Some investors are moving closer to the leaf than others. Former Goldman Sachs health industry banker Rick Kimball, for example, has put about $1 million into marijuana companies, including Chooze, which is creating new pot brands.
The company will not actually handle the marijuana. But it will sell vaporizer pens with Chooze's LucidMood brand to licensees who will sell them after loading them with company-approved extracts of THC, marijuana's physiologically active ingredient.
"It allows you to produce products, which are cannabis products but let somebody else, the licensees, deal with the regulatory issues and the regulatory conflict we have between the feds and the states," Kimball said.
Chooze CEO Charles Jones said the company is confident it can avoid federal laws banning marijuana sales, but he acknowledged prosecutors could try to build a conspiracy case.
"If the feds ever decides to go after people, you know, we won't be in the first round," Jones said.
He said the company's business plan will allow it to be nimble, moving quickly into new markets as they become legal.
New companies sometimes have to adapt to thrive, however, and that can add risk.
Connor led a group of Silicon Valley "angel" investors who focus on young companies into marijuana investments.
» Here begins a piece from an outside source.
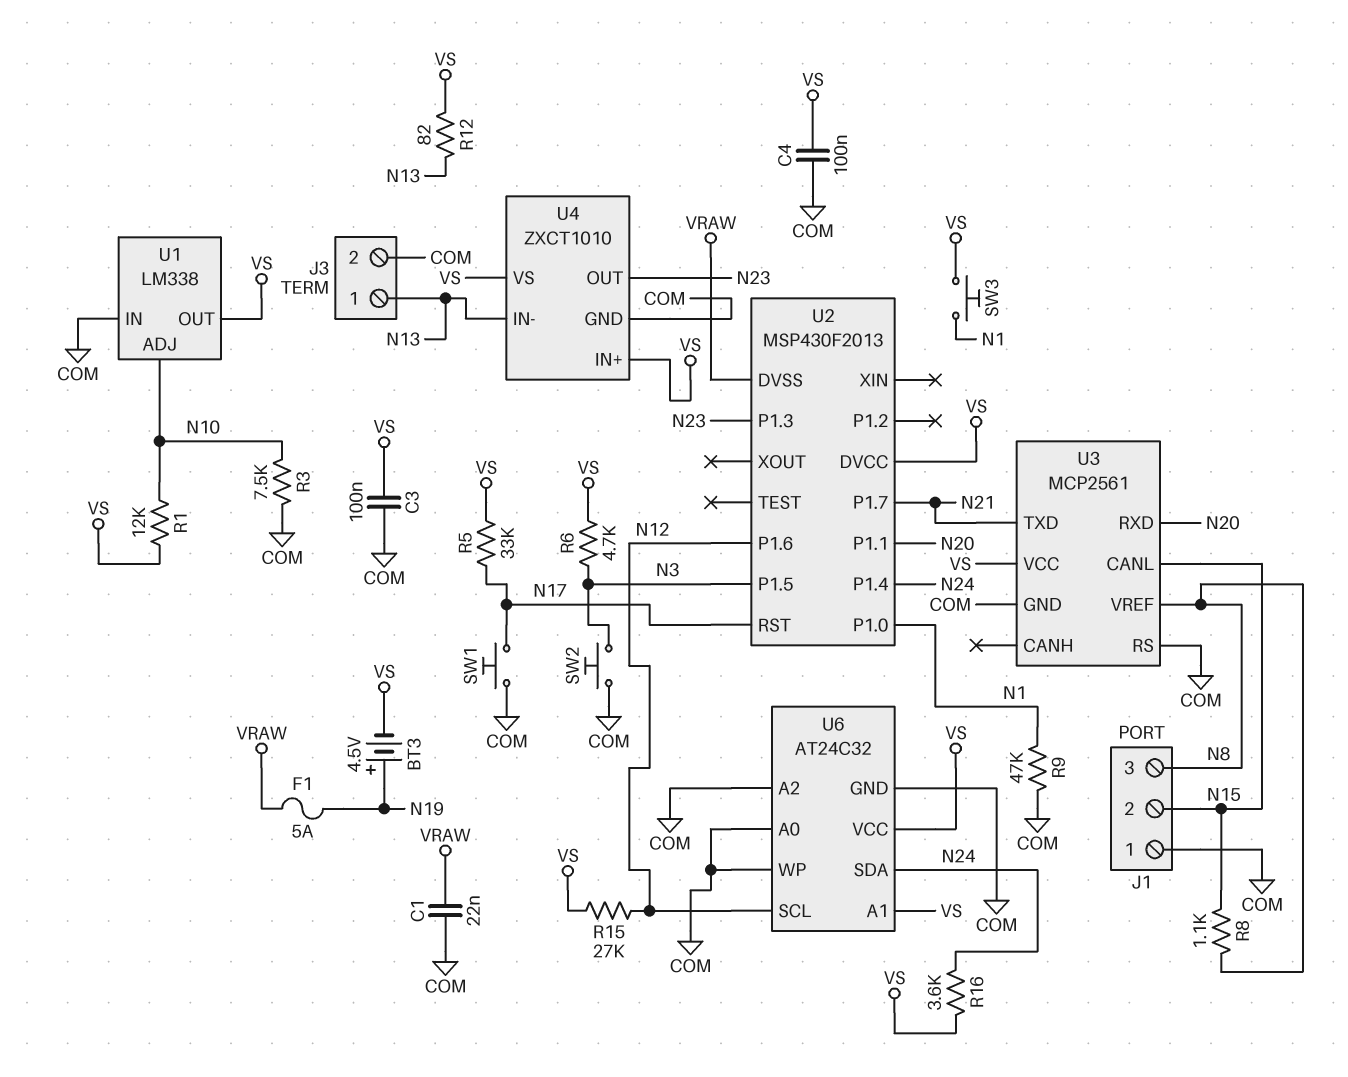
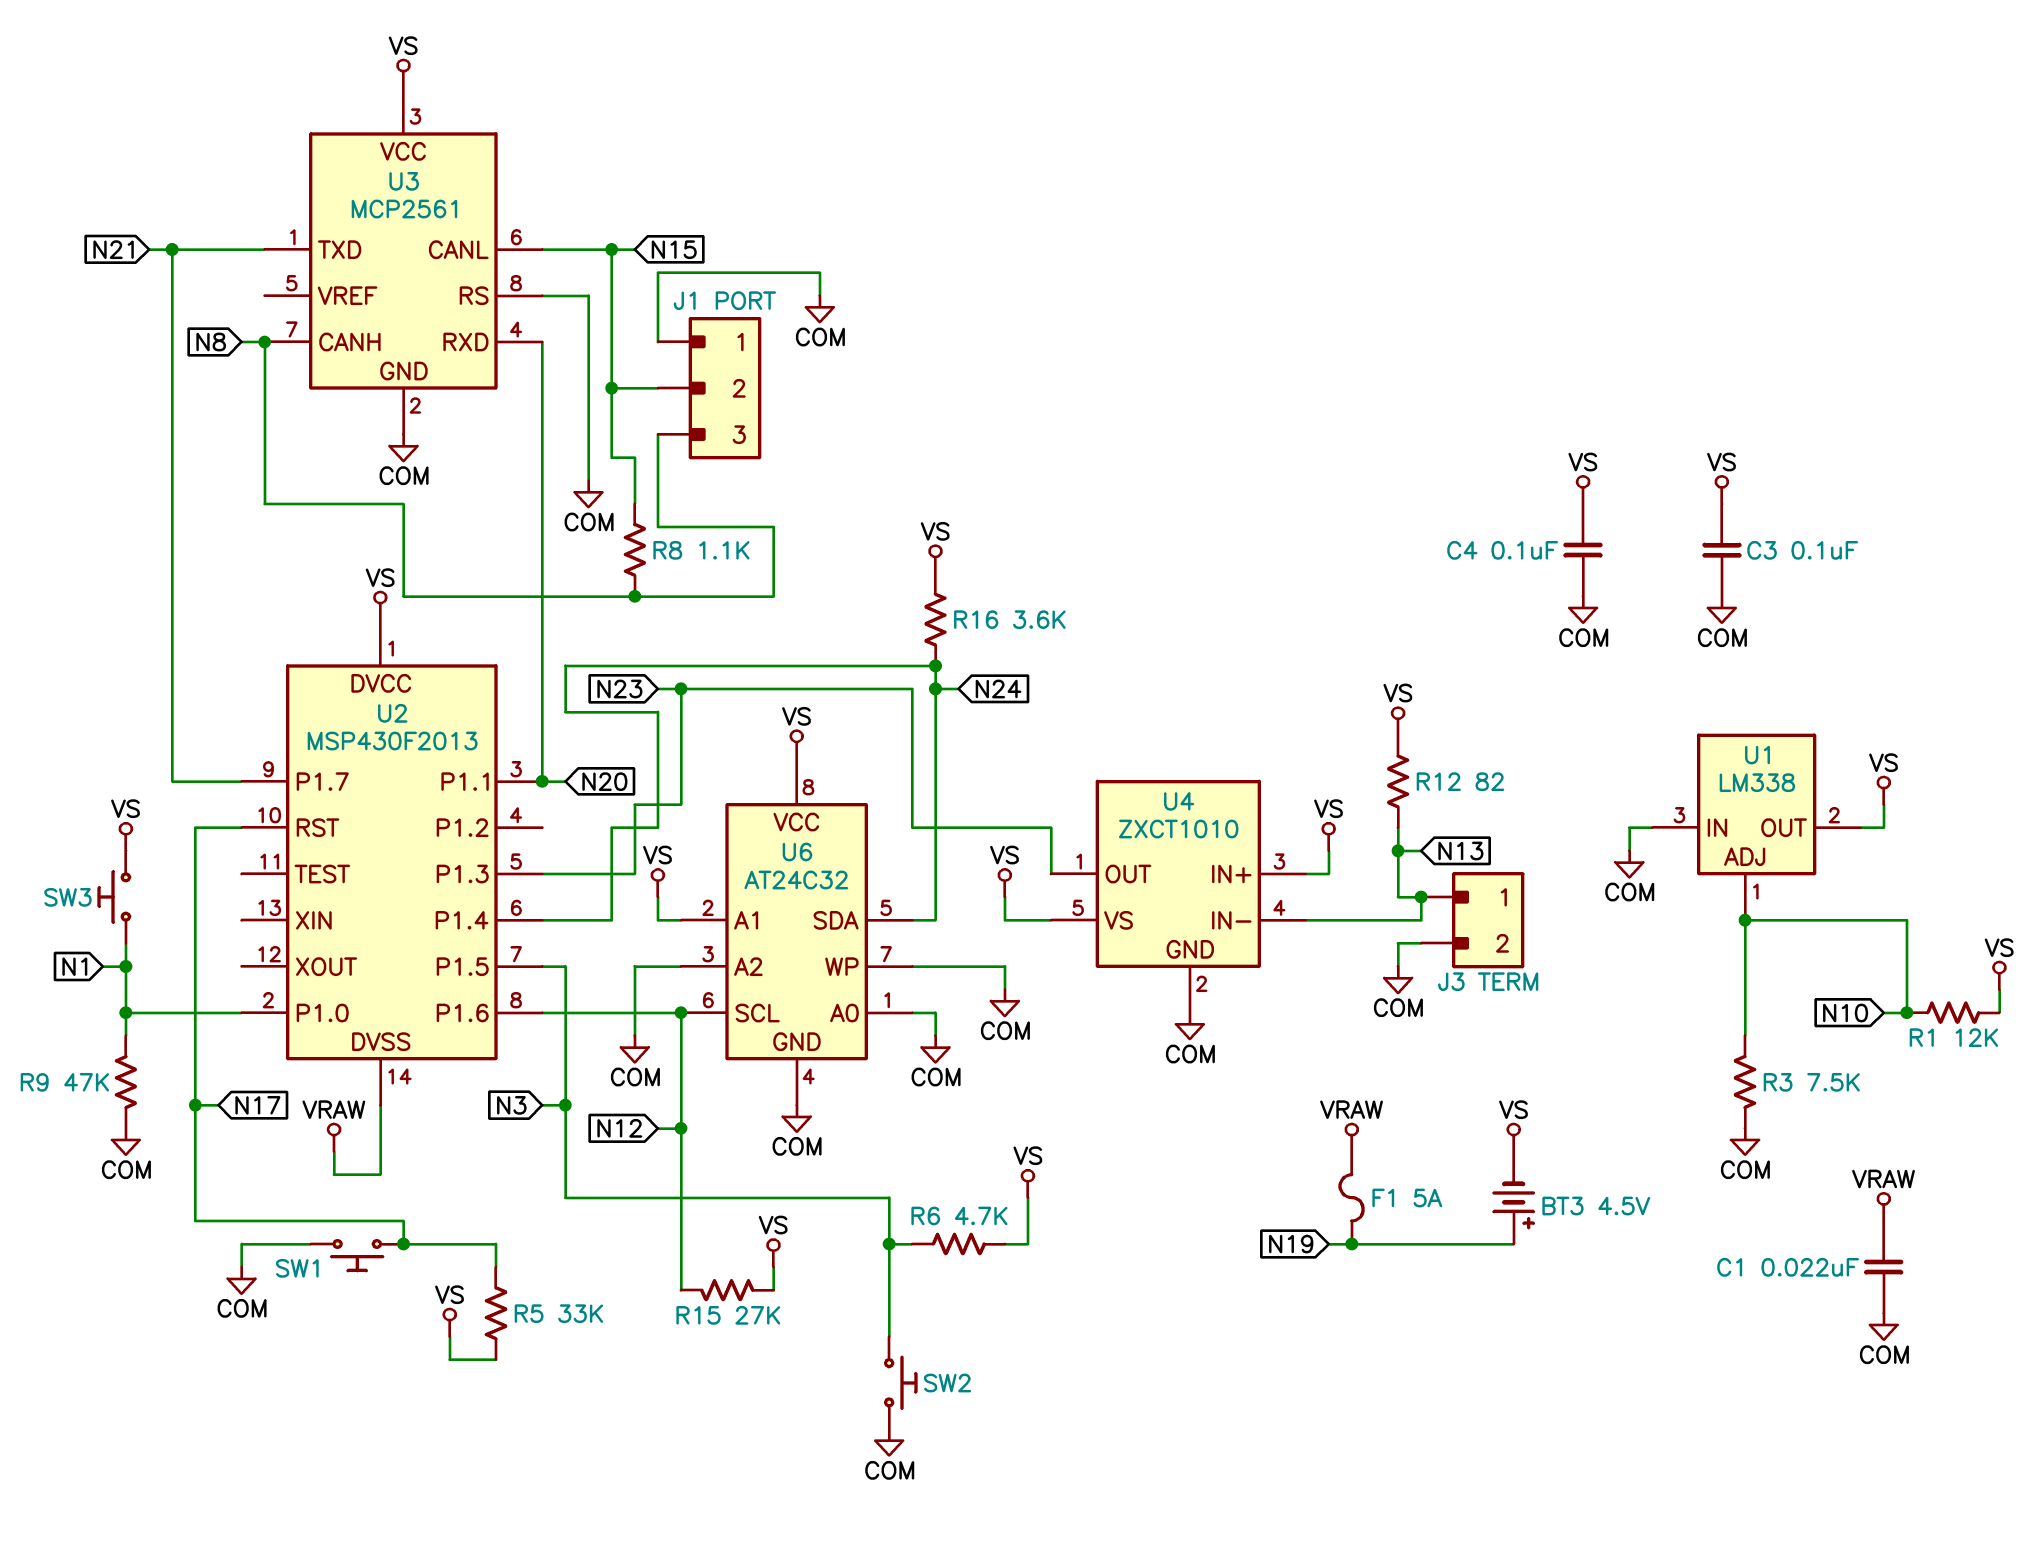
U3 pin CANH: none -> N8
U3 pin VREF: N8 -> none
The Sand Hill Angels group focused on ancillary enterprises, including software and biosciences, making a six-figure investment in Tradiv, an online marketplace that connects growers and stores, Connor said.
Tradiv does not handle marijuana itself, instead contracting out deliveries. Recently, it has begun considering bringing distribution in-house in light of what Chairman Aeron Sullivan described as "tacit consent" from federal law enforcement.
While federal law prohibits the sale and distribution of marijuana, the U.S. Justice Department has said it would defer to states that sanctioned the drug, so long as the states set up and enforce "strict" regulatory schemes.
Still, Connor said his angels were not interested in testing such murky legal waters.
"For us it's a technology play," he said. "We don't want to be breaking the law."